■ **DOCUMENT SOURCE**:
^^^^

La dissonnance est donc un son étranger qui s’ajoûte à ceux d’un accord pour lier cet accord à d’autres. Cette dissonnance doit donc par préférence former la liaison, c’est-à-dire qu’elle doit toûjours être prise dans le prolongement de quelqu’un des sons de l’accord précédent ; ce qui la rend aussi moins dure à l’oreille : cela s’appelle préparer la dissonnance.
Dès que cette dissonnance a été entendue, la basse fondamentale a un progrès déterminé selon lequel la dissonnance a aussi le sien pour aller se résoudre sur quelqu’une des consonnances de l’accord suivant : cela s’appelle sauver la dissonnance. Voyez Dissonnance, Consonnance, Préparer, Sauver.
La dissonnance est encore nécessaire pour introduire la variété dans l’harmonie ; & cette variété est un point auquel l’harmoniste ne peut trop s’appliquer ; mais c’est dans l’ordonnance générale qu’il la faut chercher, & non pas, comme font les petits génies, dans le détail de chaque note ou de chaque accord : autrement à peine évitera-t-on dans ses productions le sort d’un grand nombre de nos musiques modernes, qui toutes noires de triples croches, toutes hérissées de dissonnances, ne peuvent, même par la bisarrerie de leurs chants ni par la dureté de leur harmonie, éloigner la monotonie & l’ennui.
Telles sont les loix générales de l’harmonie ; car nous n’embrassons point ici celles de la modulation, que nous donnerons en leur lieu. Il y a outre cela plusieurs regles particulieres qui regardent proprement la composition, & dont nous parlerons ailleurs. Voyez Composition, Modulation, Accords.
Harmonie se prend quelquefois pour la force & la beauté du son ; ainsi l’on dit qu’une voix est harmonieuse, qu’un instrument a de l’harmonie, &c.
Enfin en sens figuré on donne le nom d’harmonie au juste rapport des parties & à leur concours pour la perfection du tout : telle est l’harmonie de l’état, la bonne harmonie, c’est-à-dire la concorde qui regne entre des cours, entre des ministres, &c. (S)
Harmonie. On voit par un passage de Nicomaque, que les anciens approprioient quelquefois ce nom à la consonnance de l’octave. V. Octave. (S)
Harmonie figurée. Figurer en général, c’est faire plusieurs notes pour une. Or on ne peut figurer l’harmonie que de deux manieres, par degrés conjoints, ou par degrés disjoints. Lorsqu’on figure par degrés conjoints, on employe nécessairement d’autres notes que celles qui forment l’accord, des notes qui sont comptées pour rien dans l’harmonie ; ces notes s’appellent par supposition (V. Supposition), parce qu’elles supposent l’accord qui suit ; elles ne doivent jamais se montrer au commencement d’un tems, principalement du tems fort, si ce n’est dans quelques cas rares où l’on fait la premiere note du tems breve, pour appuyer sur la seconde : mais quand on figure par degrés disjoints, on ne peut absolument employer que les notes qui forment l’accord, soit consonnant, soit dissonnant. (S)

^^^^

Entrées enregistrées
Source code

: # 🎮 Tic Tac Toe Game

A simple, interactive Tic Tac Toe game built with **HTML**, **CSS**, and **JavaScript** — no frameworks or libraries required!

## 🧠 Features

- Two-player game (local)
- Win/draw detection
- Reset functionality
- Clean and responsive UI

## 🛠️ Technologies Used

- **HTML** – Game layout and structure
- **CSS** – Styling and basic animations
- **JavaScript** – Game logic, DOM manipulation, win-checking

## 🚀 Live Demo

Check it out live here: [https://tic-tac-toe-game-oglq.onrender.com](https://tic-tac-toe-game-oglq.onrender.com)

^^^^

■ **CONSIGNE**: Extrayez sans aucune modification, de l'article sur l'harmonie, le passage qui commence par « La dissonnance est donc » et se termine par « Consonnance, Préparer, Sauver. ».

■ **RÉPONSE ATTENDUE**:
La dissonnance est donc un son étranger qui s’ajoûte à ceux d’un accord pour lier cet accord à d’autres. Cette dissonnance doit donc par préférence former la liaison, c’est-à-dire qu’elle doit toûjours être prise dans le prolongement de quelqu’un des sons de l’accord précédent ; ce qui la rend aussi moins dure à l’oreille : cela s’appelle préparer la dissonnance.
Dès que cette dissonnance a été entendue, la basse fondamentale a un progrès déterminé selon lequel la dissonnance a aussi le sien pour aller se résoudre sur quelqu’une des consonnances de l’accord suivant : cela s’appelle sauver la dissonnance. Voyez Dissonnance, Consonnance, Préparer, Sauver.